La esquina era de mucho tránsito. Miguel caminaba a mi lado describiéndome la construcción del nuevo cruce.
- Universidad irá por arriba. De alguna manera....
Mientras seguía hablando nos acercábamos al borde de la acera.
- La de árboles que cortarán!
Comenté como de paso.
La esquina estaba taponada de autos. La obra había hecho lento el trecho. Nosotros y un agente eramos los únicos peatones en el lugar. Esperábamos el cambio de luz.
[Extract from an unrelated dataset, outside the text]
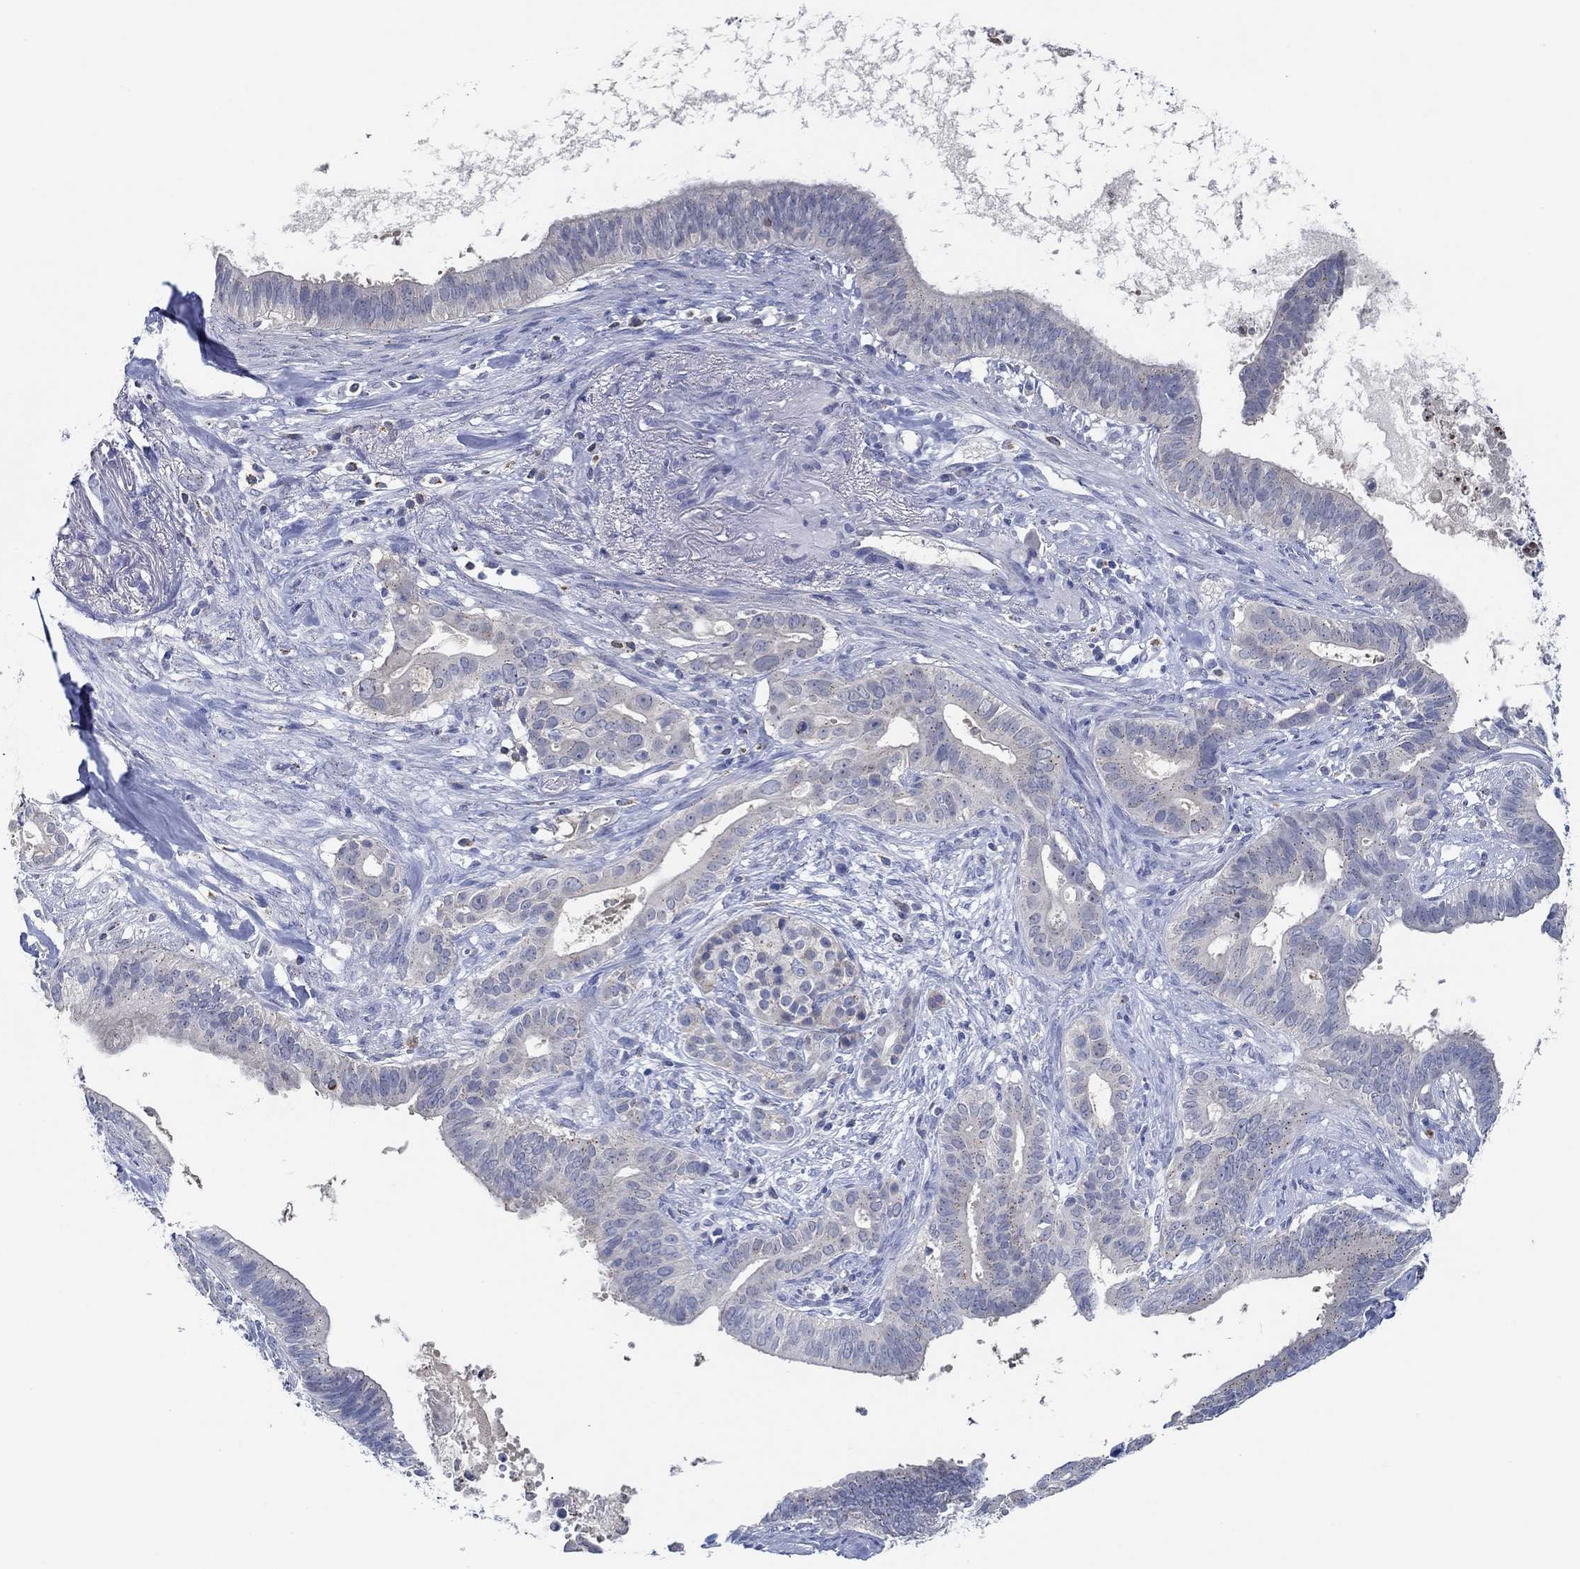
{"staining": {"intensity": "negative", "quantity": "none", "location": "none"}, "tissue": "pancreatic cancer", "cell_type": "Tumor cells", "image_type": "cancer", "snomed": [{"axis": "morphology", "description": "Adenocarcinoma, NOS"}, {"axis": "topography", "description": "Pancreas"}], "caption": "A photomicrograph of human pancreatic cancer is negative for staining in tumor cells.", "gene": "CPM", "patient": {"sex": "male", "age": 61}}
El semáforo se puso en rojo y un viejo chevrolet cruzó lo mismo.
Alcancé a ver la sonrisa del agente. Tenía un "cliente". En tanto el choffer del chevrolet se daba cuenta demasiado tarde de la emboscada. El uniformado ya saltaba a la calzada con el silbato en la mano. El volante reaccionó acelerando la marcha; por pocos segundos. A los veinte metros el tránsito estaba parado.
Entonces, frente a nosotros, silenciosos testigos, ocurrió un sobreentendido de caballeros.
El auto frenó. Entre éste y el agente había apenas quince metros. El de uniforme ni se apuró. Con su sonrisa ampliada caminaba displicente.
El volante, sin inmutarse, buscó en sus bolsillos, sacó unos pesos, los arregló prolijamente y con su vista aún al frente, estiró el brazo hacia afuera del vehículo, un poco hacia atrás, hacia donde se aproximaba la ley.
En su mano, arreglados como un habano estaban los billetes. Sin que se intercambiara una sola mirada y mucho menos una palabra, el mordedor sonriente tomó el habano de billetes y retornó a esperar la próxima víctima.